Unless you’re Harry Reid, apparently. And this jack-a$$ has the nerve to call for the Senate to be “civil” as the vote on this phony “reform” bill inches closer?
Senate Majority Leader Harry Reid (D-Nev.) said Tuesday the Senate needs to have a “Rodney King” moment in its healthcare debate.
During a speech on the Senate floor this morning, Reid channeled King, the victim of a 1991 police brutality incident, who made his famous plea for unity after courts acquitted police officers in his beating, sparking the 1992 Los Angeles Riots.
“I’ve said to a number of people, Rodney King: ‘Let’s just all try to get along,'” Reid said this morning on the Senate floor.
“I said when the Senate opened today and I’ll say again because of the long hours we’ve spent here for weeks now, there’s a lot of tension in the Senate,” Reid said. “And feelings are high. And that’s fine. Everybody has very strong concerns about everything we have done and have to do.”
Damn right they do!
Bill Jacobson puts a fine point on it all:
In this rush to pass legislation by Christmas, the most fundamental aspect of representative democracy is being lost. The Democrats are about to pass legislation which divests the Congress of its ability to change legislation.
This is what we have come to. A Democratic majority ready to hand over a fundamental aspect of our health care system to an unelected panel without any future Congress being able to change this procedure.
Some readers have e-mailed me asking if this is constitutional. The answer is that I don’t know, and in the rush to pass this by the day after tomorrow, no one will have time to fully sort through this issue. But that is the point of the rush. Load up the legislation with so many controversial points that no one can figure it all out prior to the vote.

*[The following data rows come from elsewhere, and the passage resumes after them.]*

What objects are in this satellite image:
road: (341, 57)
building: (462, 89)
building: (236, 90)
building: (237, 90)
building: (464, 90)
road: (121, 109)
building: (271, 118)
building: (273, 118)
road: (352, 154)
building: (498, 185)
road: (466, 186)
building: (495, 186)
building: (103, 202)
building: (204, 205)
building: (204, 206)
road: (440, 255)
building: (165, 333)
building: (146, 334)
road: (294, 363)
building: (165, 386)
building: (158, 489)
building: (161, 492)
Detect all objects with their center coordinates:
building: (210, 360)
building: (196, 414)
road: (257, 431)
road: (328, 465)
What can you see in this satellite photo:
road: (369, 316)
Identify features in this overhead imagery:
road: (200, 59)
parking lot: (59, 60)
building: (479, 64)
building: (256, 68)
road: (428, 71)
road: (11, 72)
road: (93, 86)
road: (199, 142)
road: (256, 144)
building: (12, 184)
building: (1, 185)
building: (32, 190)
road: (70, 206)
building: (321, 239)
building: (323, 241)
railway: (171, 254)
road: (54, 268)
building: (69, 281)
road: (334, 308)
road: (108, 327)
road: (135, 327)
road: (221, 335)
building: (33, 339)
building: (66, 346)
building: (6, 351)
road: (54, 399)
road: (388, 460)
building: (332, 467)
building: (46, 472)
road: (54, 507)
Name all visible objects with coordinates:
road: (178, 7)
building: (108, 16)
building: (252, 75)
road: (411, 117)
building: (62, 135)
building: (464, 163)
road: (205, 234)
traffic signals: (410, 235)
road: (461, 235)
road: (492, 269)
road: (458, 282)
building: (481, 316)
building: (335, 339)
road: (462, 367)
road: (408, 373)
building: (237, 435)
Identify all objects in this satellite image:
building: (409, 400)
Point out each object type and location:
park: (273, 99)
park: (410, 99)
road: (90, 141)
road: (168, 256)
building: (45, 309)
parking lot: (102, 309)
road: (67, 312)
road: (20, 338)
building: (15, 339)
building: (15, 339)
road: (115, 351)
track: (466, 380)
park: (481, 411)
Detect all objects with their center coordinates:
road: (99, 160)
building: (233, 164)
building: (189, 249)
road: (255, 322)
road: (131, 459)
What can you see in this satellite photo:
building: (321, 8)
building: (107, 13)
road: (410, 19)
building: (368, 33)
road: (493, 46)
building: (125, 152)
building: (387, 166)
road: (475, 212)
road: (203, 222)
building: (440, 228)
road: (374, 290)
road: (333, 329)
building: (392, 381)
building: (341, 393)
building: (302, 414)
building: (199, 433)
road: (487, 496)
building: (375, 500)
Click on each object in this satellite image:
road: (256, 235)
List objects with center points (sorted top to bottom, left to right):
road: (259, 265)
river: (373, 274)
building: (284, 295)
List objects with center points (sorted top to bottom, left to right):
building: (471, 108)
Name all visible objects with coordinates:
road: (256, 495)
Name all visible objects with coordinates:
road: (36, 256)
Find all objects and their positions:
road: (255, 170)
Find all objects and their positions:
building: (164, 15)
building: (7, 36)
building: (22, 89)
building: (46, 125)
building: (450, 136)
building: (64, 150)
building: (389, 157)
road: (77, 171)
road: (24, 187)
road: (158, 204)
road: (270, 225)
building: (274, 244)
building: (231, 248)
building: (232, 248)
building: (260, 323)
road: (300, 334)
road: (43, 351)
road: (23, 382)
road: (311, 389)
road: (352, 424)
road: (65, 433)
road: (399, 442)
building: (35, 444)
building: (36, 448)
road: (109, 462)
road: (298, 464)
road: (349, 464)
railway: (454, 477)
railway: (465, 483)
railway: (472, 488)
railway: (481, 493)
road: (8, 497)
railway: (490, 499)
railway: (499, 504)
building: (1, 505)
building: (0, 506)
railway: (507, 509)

We are like lambs led to the slaughter.
As to where the “outrage” is on the left, you know, the ones who screamed, whined, stamped their feet, marched on Washington, DC to protest and demand investigations into the “thuggish” Bush administration for allegedly wanting to “steal your rights” in the dark of night under the guise of “keeping you safe”? Don’t hold your breath. This isn’t “stealing” power to these people. This is “doing what’s best for you – even though you don’t know it yet.”